§ PROVIDED RECORDS:
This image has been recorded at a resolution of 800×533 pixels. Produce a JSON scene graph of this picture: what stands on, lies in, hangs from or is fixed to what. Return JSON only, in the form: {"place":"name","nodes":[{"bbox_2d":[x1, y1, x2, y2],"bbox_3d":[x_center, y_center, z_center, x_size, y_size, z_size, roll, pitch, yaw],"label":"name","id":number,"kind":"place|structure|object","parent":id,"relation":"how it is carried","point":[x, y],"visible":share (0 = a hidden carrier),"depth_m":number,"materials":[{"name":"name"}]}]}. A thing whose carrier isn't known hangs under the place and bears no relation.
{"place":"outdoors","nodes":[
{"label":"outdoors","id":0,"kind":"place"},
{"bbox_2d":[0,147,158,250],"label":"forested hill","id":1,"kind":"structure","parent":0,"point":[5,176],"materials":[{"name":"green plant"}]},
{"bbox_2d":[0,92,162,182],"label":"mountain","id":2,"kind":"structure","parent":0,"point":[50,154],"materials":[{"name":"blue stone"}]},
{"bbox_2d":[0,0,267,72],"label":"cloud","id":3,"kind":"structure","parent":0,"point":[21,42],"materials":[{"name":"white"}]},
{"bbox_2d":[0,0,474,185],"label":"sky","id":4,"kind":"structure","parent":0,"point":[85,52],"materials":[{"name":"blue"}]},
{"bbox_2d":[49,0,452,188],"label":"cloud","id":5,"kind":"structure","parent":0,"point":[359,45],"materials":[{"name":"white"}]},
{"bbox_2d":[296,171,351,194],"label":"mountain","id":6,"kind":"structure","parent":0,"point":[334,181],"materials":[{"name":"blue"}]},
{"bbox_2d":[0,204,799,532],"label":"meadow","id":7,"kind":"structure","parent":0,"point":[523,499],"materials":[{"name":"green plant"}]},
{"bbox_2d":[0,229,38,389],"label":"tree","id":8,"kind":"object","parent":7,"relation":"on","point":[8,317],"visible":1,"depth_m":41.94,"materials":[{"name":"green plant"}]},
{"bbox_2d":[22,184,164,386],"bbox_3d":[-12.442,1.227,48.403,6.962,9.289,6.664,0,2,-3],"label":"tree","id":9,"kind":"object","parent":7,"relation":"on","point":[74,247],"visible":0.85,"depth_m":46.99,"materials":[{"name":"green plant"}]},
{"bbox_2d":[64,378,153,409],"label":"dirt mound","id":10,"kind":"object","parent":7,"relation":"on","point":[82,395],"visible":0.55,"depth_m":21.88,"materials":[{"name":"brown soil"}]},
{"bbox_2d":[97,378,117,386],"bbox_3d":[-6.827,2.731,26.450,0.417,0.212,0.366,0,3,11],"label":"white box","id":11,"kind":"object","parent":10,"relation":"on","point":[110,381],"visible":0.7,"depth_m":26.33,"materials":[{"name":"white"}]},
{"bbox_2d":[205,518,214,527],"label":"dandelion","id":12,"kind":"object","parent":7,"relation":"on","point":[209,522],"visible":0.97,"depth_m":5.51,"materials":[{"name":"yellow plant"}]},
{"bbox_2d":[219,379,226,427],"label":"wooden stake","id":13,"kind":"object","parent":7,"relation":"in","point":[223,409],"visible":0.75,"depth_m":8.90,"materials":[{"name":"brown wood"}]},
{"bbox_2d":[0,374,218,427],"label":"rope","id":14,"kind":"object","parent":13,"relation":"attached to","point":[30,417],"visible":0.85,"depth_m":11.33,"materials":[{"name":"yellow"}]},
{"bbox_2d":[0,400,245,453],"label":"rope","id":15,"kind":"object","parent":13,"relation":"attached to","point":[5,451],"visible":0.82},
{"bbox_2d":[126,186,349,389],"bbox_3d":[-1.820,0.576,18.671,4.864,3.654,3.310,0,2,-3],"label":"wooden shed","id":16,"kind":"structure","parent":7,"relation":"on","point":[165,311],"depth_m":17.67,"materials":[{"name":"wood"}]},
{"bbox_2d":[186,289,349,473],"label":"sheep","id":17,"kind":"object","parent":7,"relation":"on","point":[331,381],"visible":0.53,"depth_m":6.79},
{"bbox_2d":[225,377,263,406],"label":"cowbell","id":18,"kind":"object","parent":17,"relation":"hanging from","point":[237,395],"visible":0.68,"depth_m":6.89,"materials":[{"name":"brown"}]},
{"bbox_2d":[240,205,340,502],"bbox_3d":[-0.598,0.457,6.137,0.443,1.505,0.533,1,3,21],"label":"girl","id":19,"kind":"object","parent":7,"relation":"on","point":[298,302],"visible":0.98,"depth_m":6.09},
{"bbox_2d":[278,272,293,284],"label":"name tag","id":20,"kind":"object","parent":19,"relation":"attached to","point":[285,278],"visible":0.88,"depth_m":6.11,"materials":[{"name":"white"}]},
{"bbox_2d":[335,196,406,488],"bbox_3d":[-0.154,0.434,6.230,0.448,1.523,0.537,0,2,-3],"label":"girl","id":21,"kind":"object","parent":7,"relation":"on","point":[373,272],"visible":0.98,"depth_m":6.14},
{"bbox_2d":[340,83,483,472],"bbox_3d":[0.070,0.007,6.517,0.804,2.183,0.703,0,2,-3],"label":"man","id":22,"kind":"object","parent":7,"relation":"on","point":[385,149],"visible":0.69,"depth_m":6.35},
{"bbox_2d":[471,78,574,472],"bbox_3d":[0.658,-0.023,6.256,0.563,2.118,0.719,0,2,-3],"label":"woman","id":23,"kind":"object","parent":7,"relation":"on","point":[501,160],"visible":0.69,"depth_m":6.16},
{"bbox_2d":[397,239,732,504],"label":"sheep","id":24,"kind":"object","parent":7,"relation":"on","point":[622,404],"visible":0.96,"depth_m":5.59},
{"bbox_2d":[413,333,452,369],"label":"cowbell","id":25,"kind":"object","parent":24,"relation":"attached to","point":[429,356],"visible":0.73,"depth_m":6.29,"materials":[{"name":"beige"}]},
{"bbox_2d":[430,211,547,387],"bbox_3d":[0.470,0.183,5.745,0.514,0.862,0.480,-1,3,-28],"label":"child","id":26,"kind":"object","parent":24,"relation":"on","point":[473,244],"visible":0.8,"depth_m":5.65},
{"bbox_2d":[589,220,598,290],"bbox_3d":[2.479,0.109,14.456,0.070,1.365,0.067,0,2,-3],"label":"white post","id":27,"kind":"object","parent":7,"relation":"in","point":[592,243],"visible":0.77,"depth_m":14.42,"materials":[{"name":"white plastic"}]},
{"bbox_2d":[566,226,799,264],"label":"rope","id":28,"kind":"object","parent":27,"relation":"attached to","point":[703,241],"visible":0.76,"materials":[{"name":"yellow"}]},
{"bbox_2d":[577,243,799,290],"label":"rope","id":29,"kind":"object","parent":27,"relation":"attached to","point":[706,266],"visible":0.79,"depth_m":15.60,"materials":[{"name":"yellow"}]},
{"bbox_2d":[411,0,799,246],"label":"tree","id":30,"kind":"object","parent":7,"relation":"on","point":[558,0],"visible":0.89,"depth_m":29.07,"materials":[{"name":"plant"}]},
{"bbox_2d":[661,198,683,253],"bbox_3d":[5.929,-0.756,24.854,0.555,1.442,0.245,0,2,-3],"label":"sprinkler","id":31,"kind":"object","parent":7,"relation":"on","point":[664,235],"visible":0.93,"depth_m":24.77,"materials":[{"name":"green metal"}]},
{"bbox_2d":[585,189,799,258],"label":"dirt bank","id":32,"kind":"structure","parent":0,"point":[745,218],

§ DIRECTIONS: Top to bottom, set down the entries above word for word.

§ RESPONSE:
This image has been recorded at a resolution of 800×533 pixels. Produce a JSON scene graph of this picture: what stands on, lies in, hangs from or is fixed to what. Return JSON only, in the form: {"place":"name","nodes":[{"bbox_2d":[x1, y1, x2, y2],"bbox_3d":[x_center, y_center, z_center, x_size, y_size, z_size, roll, pitch, yaw],"label":"name","id":number,"kind":"place|structure|object","parent":id,"relation":"how it is carried","point":[x, y],"visible":share (0 = a hidden carrier),"depth_m":number,"materials":[{"name":"name"}]}]}. A thing whose carrier isn't known hangs under the place and bears no relation.
{"place":"outdoors","nodes":[
{"label":"outdoors","id":0,"kind":"place"},
{"bbox_2d":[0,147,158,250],"label":"forested hill","id":1,"kind":"structure","parent":0,"point":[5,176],"materials":[{"name":"green plant"}]},
{"bbox_2d":[0,92,162,182],"label":"mountain","id":2,"kind":"structure","parent":0,"point":[50,154],"materials":[{"name":"blue stone"}]},
{"bbox_2d":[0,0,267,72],"label":"cloud","id":3,"kind":"structure","parent":0,"point":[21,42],"materials":[{"name":"white"}]},
{"bbox_2d":[0,0,474,185],"label":"sky","id":4,"kind":"structure","parent":0,"point":[85,52],"materials":[{"name":"blue"}]},
{"bbox_2d":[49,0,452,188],"label":"cloud","id":5,"kind":"structure","parent":0,"point":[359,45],"materials":[{"name":"white"}]},
{"bbox_2d":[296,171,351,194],"label":"mountain","id":6,"kind":"structure","parent":0,"point":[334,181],"materials":[{"name":"blue"}]},
{"bbox_2d":[0,204,799,532],"label":"meadow","id":7,"kind":"structure","parent":0,"point":[523,499],"materials":[{"name":"green plant"}]},
{"bbox_2d":[0,229,38,389],"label":"tree","id":8,"kind":"object","parent":7,"relation":"on","point":[8,317],"visible":1,"depth_m":41.94,"materials":[{"name":"green plant"}]},
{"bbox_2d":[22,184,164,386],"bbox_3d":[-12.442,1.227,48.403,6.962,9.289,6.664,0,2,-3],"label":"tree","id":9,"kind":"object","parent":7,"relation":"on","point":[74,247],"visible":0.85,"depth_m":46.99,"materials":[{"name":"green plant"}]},
{"bbox_2d":[64,378,153,409],"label":"dirt mound","id":10,"kind":"object","parent":7,"relation":"on","point":[82,395],"visible":0.55,"depth_m":21.88,"materials":[{"name":"brown soil"}]},
{"bbox_2d":[97,378,117,386],"bbox_3d":[-6.827,2.731,26.450,0.417,0.212,0.366,0,3,11],"label":"white box","id":11,"kind":"object","parent":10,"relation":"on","point":[110,381],"visible":0.7,"depth_m":26.33,"materials":[{"name":"white"}]},
{"bbox_2d":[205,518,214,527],"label":"dandelion","id":12,"kind":"object","parent":7,"relation":"on","point":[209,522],"visible":0.97,"depth_m":5.51,"materials":[{"name":"yellow plant"}]},
{"bbox_2d":[219,379,226,427],"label":"wooden stake","id":13,"kind":"object","parent":7,"relation":"in","point":[223,409],"visible":0.75,"depth_m":8.90,"materials":[{"name":"brown wood"}]},
{"bbox_2d":[0,374,218,427],"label":"rope","id":14,"kind":"object","parent":13,"relation":"attached to","point":[30,417],"visible":0.85,"depth_m":11.33,"materials":[{"name":"yellow"}]},
{"bbox_2d":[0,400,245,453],"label":"rope","id":15,"kind":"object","parent":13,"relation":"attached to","point":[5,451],"visible":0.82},
{"bbox_2d":[126,186,349,389],"bbox_3d":[-1.820,0.576,18.671,4.864,3.654,3.310,0,2,-3],"label":"wooden shed","id":16,"kind":"structure","parent":7,"relation":"on","point":[165,311],"depth_m":17.67,"materials":[{"name":"wood"}]},
{"bbox_2d":[186,289,349,473],"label":"sheep","id":17,"kind":"object","parent":7,"relation":"on","point":[331,381],"visible":0.53,"depth_m":6.79},
{"bbox_2d":[225,377,263,406],"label":"cowbell","id":18,"kind":"object","parent":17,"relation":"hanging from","point":[237,395],"visible":0.68,"depth_m":6.89,"materials":[{"name":"brown"}]},
{"bbox_2d":[240,205,340,502],"bbox_3d":[-0.598,0.457,6.137,0.443,1.505,0.533,1,3,21],"label":"girl","id":19,"kind":"object","parent":7,"relation":"on","point":[298,302],"visible":0.98,"depth_m":6.09},
{"bbox_2d":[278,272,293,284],"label":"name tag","id":20,"kind":"object","parent":19,"relation":"attached to","point":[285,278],"visible":0.88,"depth_m":6.11,"materials":[{"name":"white"}]},
{"bbox_2d":[335,196,406,488],"bbox_3d":[-0.154,0.434,6.230,0.448,1.523,0.537,0,2,-3],"label":"girl","id":21,"kind":"object","parent":7,"relation":"on","point":[373,272],"visible":0.98,"depth_m":6.14},
{"bbox_2d":[340,83,483,472],"bbox_3d":[0.070,0.007,6.517,0.804,2.183,0.703,0,2,-3],"label":"man","id":22,"kind":"object","parent":7,"relation":"on","point":[385,149],"visible":0.69,"depth_m":6.35},
{"bbox_2d":[471,78,574,472],"bbox_3d":[0.658,-0.023,6.256,0.563,2.118,0.719,0,2,-3],"label":"woman","id":23,"kind":"object","parent":7,"relation":"on","point":[501,160],"visible":0.69,"depth_m":6.16},
{"bbox_2d":[397,239,732,504],"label":"sheep","id":24,"kind":"object","parent":7,"relation":"on","point":[622,404],"visible":0.96,"depth_m":5.59},
{"bbox_2d":[413,333,452,369],"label":"cowbell","id":25,"kind":"object","parent":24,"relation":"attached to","point":[429,356],"visible":0.73,"depth_m":6.29,"materials":[{"name":"beige"}]},
{"bbox_2d":[430,211,547,387],"bbox_3d":[0.470,0.183,5.745,0.514,0.862,0.480,-1,3,-28],"label":"child","id":26,"kind":"object","parent":24,"relation":"on","point":[473,244],"visible":0.8,"depth_m":5.65},
{"bbox_2d":[589,220,598,290],"bbox_3d":[2.479,0.109,14.456,0.070,1.365,0.067,0,2,-3],"label":"white post","id":27,"kind":"object","parent":7,"relation":"in","point":[592,243],"visible":0.77,"depth_m":14.42,"materials":[{"name":"white plastic"}]},
{"bbox_2d":[566,226,799,264],"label":"rope","id":28,"kind":"object","parent":27,"relation":"attached to","point":[703,241],"visible":0.76,"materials":[{"name":"yellow"}]},
{"bbox_2d":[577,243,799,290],"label":"rope","id":29,"kind":"object","parent":27,"relation":"attached to","point":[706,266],"visible":0.79,"depth_m":15.60,"materials":[{"name":"yellow"}]},
{"bbox_2d":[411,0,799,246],"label":"tree","id":30,"kind":"object","parent":7,"relation":"on","point":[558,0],"visible":0.89,"depth_m":29.07,"materials":[{"name":"plant"}]},
{"bbox_2d":[661,198,683,253],"bbox_3d":[5.929,-0.756,24.854,0.555,1.442,0.245,0,2,-3],"label":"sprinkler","id":31,"kind":"object","parent":7,"relation":"on","point":[664,235],"visible":0.93,"depth_m":24.77,"materials":[{"name":"green metal"}]},
{"bbox_2d":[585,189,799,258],"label":"dirt bank","id":32,"kind":"structure","parent":0,"point":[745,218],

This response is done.